Moapar is also available as a 1-month treatment (Moapar SR 3 mg) for endometriosis.

Precocious puberty (before 8 years in girls and 10 years in boys)

One intramuscular injection should be administered every 3 months.

The treatment of children with Moapar SR 11.25 mg should be under the overall supervision of a paediatric endocrinologist or of a paediatrician or endocrinologist with expertise in the treatment of central precocious puberty.

Treatment should be stopped around the physiological age of puberty in boys and girls and should not be continued in girls with a bone maturation of more than 12 years. There are limited data available in boys relating to the optimum time to stop treatment based on bone age, however it is advised that treatment is stopped in boys with a bone maturation age of 13-14 years.

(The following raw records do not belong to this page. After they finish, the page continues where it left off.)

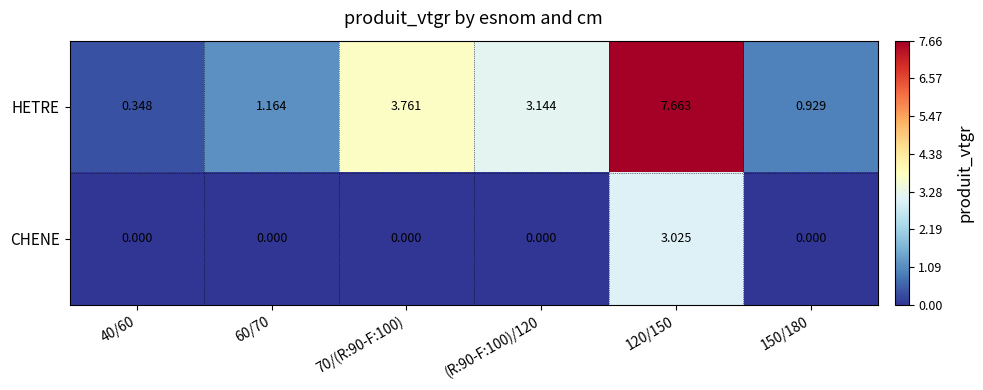

Which series has the largest range (max minus min)?

HETRE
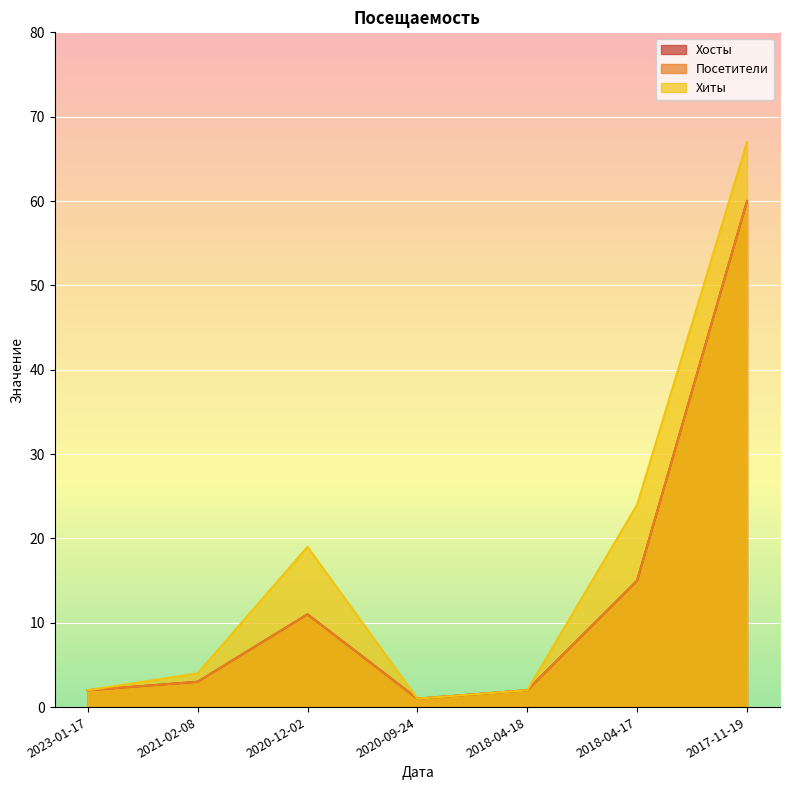

Is it true that Хосты equals 0 at 2020-09-24?

False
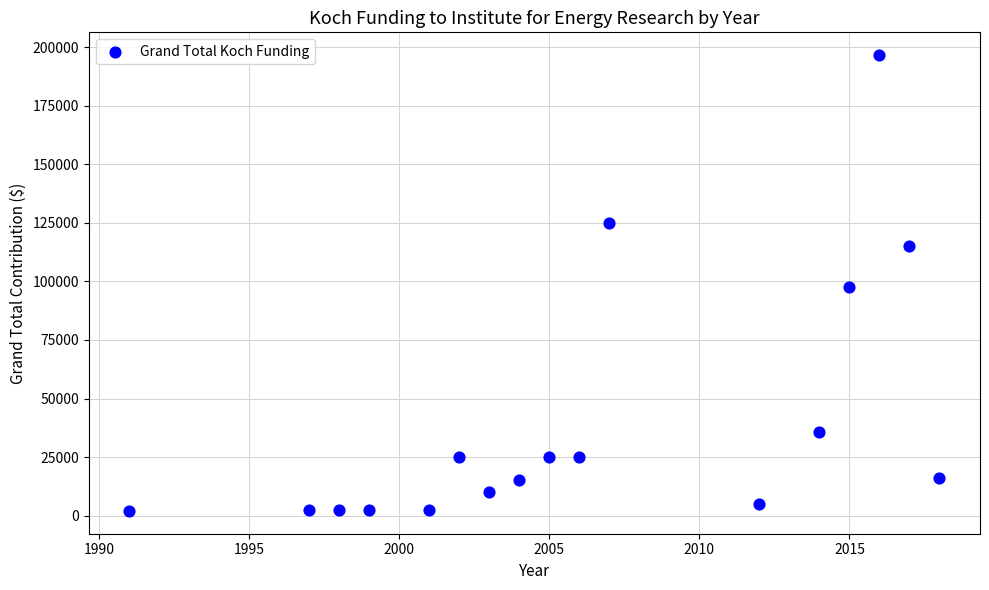

What is the range of Y values (max minus min)?

194652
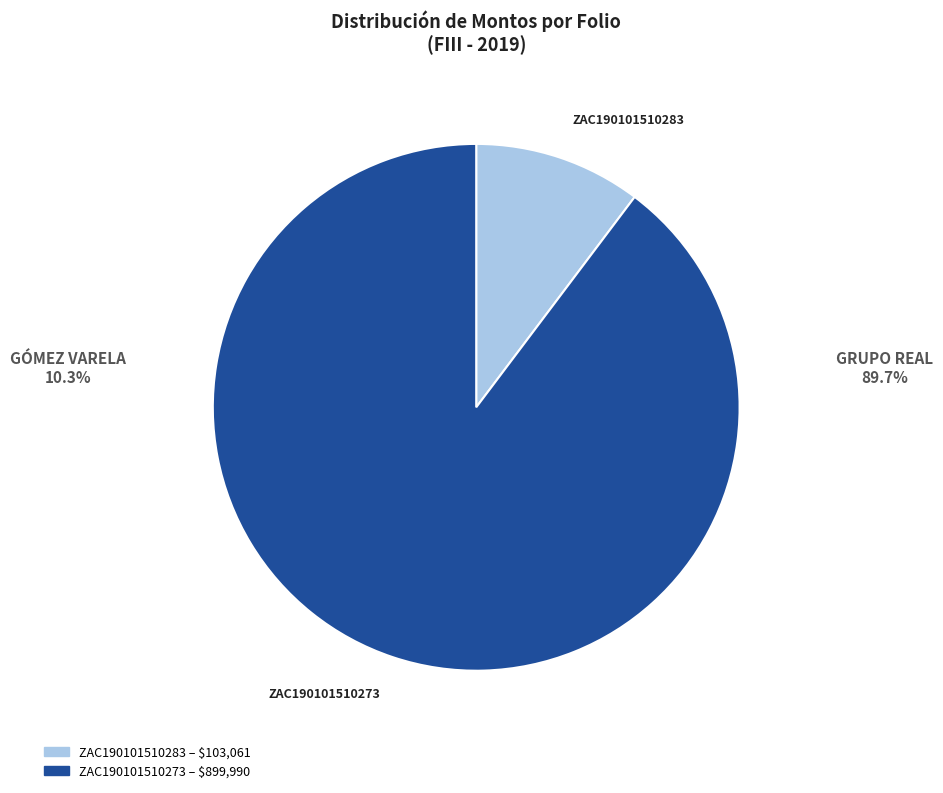

Is the sum of ZAC190101510273 and ZAC190101510283 greater than half?

Yes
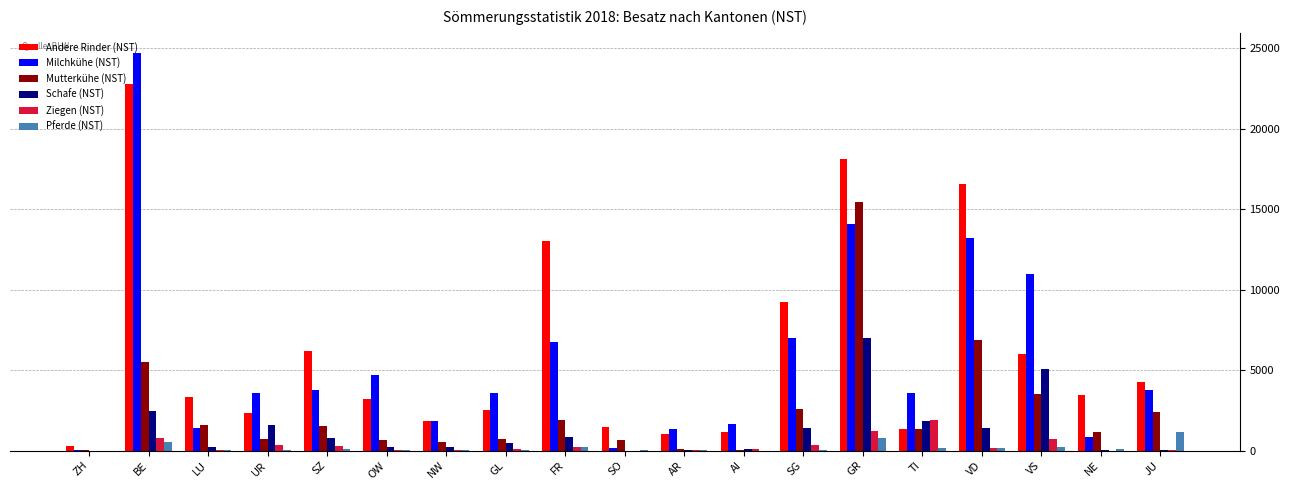

Which series changed the most between GR and TI?

Andere Rinder (NST)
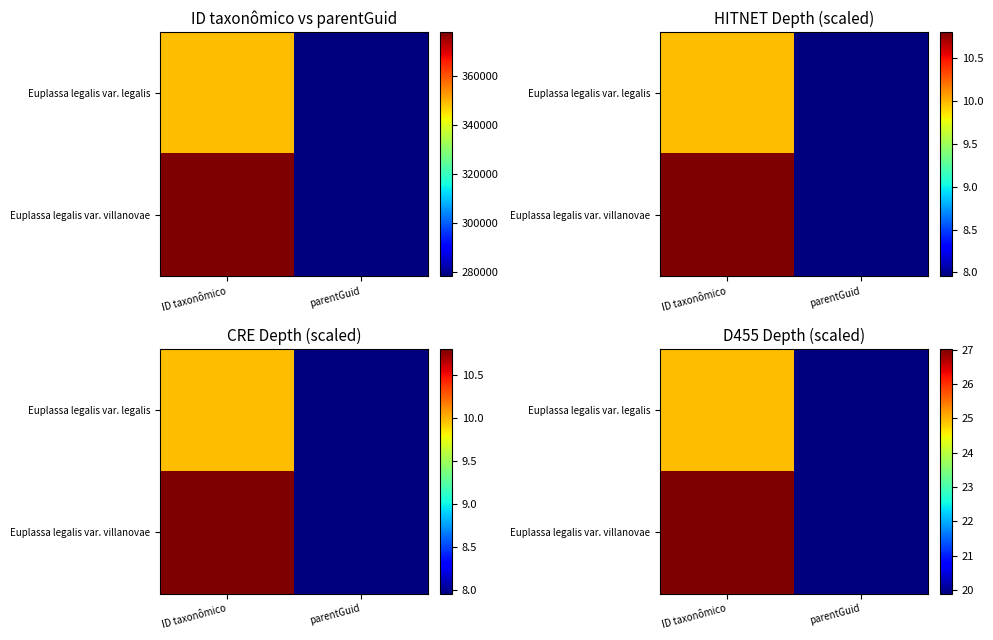

The Euplassa legalis var. villanovae series shows 27.0 at ID taxonômico. True or false?

True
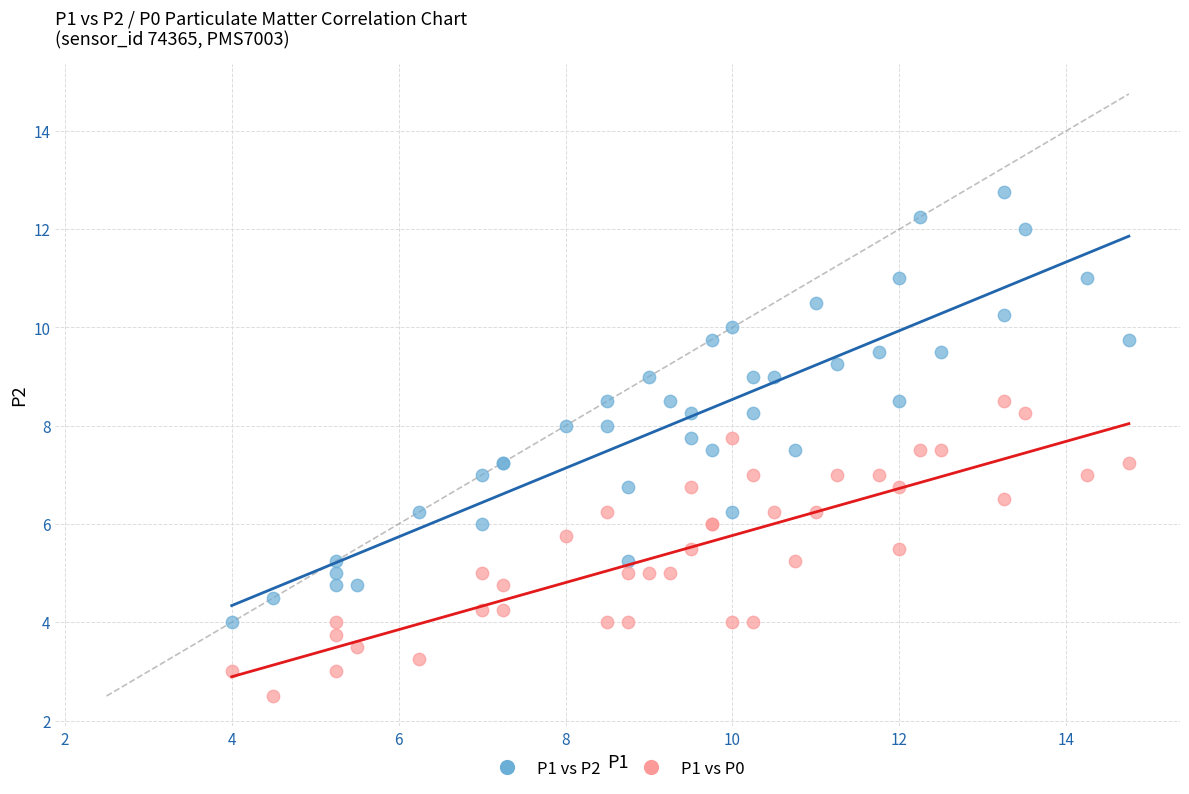

What is the X range (max minus min) for the scatter plot?

10.8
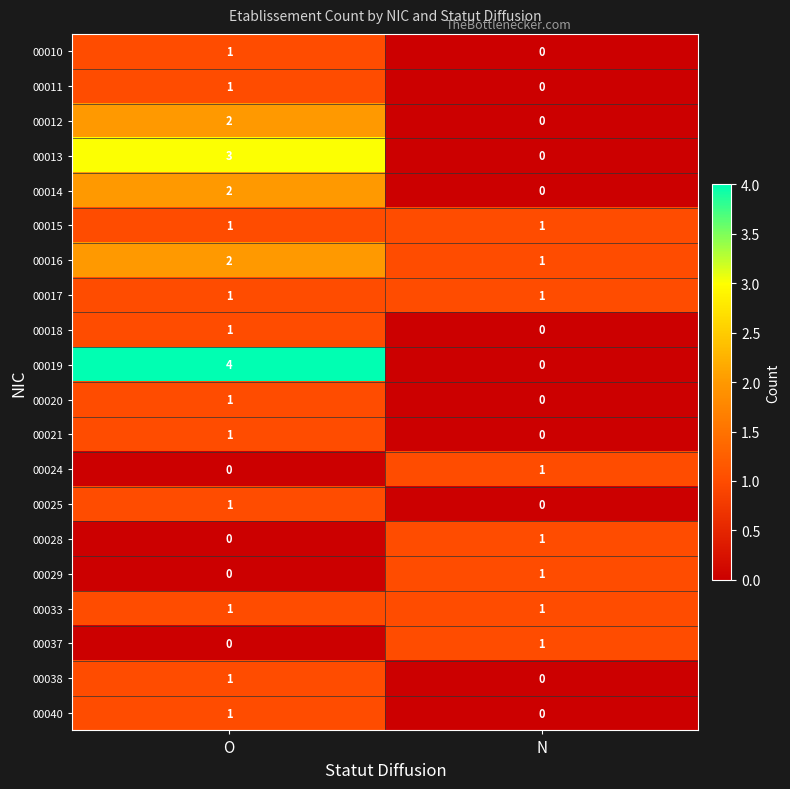

Is the value of 00010 at O greater than the value of 00014 at N?

Yes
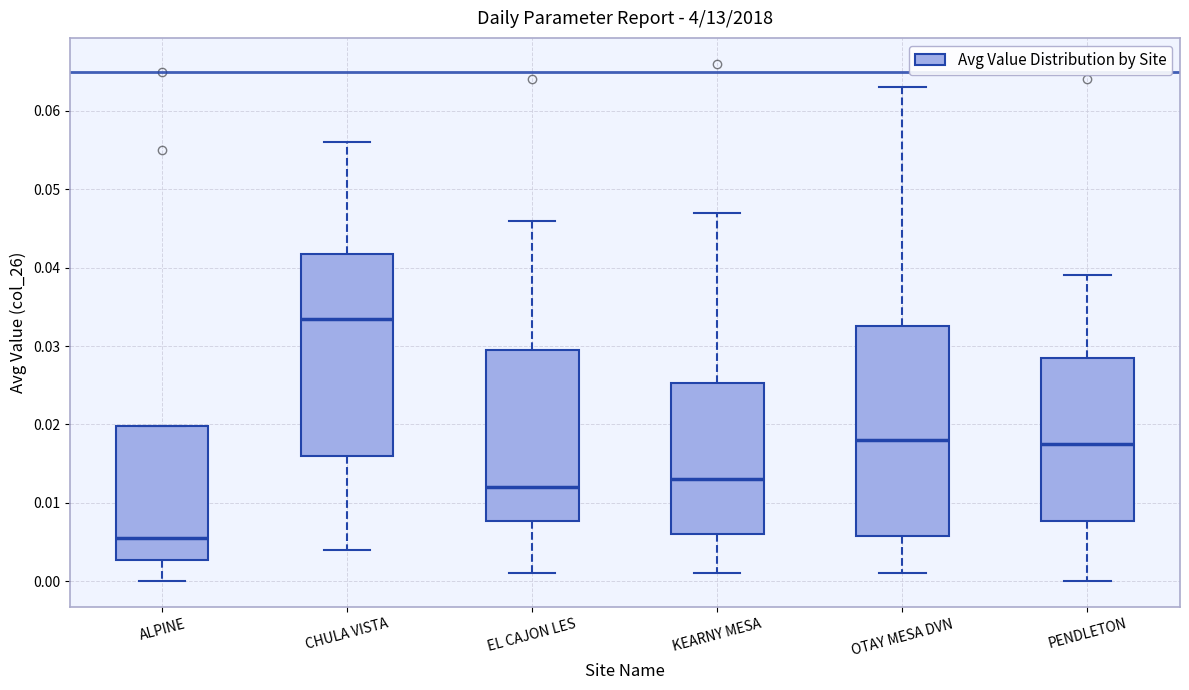

Which box's median line is the lowest?

ALPINE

Special precautions for disposal and other handling

The suspension for injection must be reconstituted using an aseptic technique and only using the ampoule of solvent for injection.

The instructions for reconstitution hereafter and in the leaflet must be strictly followed.

The solvent should be drawn into the syringe provided using the reconstituion needle (20 G, without safety device) and transferred to the vial containing the powder. The suspension should be reconstituted by swirling the vial gently from side to side for long enough until a homogeneous, milky suspension is formed. Do not invert the vial.

It is important to check there is no unsuspended powder in the vial. The suspension obtained should then be drawn back into the syringe, without inverting the vial. The reconstitution needle should then be changed and the injection needle (20 G, with safety device) used to administer the product.

As the product is a suspension, the injection should be administered immediately after reconstitution to prevent precipitation.

For single use only.

Used needles, any unused suspension or other waste materials should be disposed of in accordance with local requirements.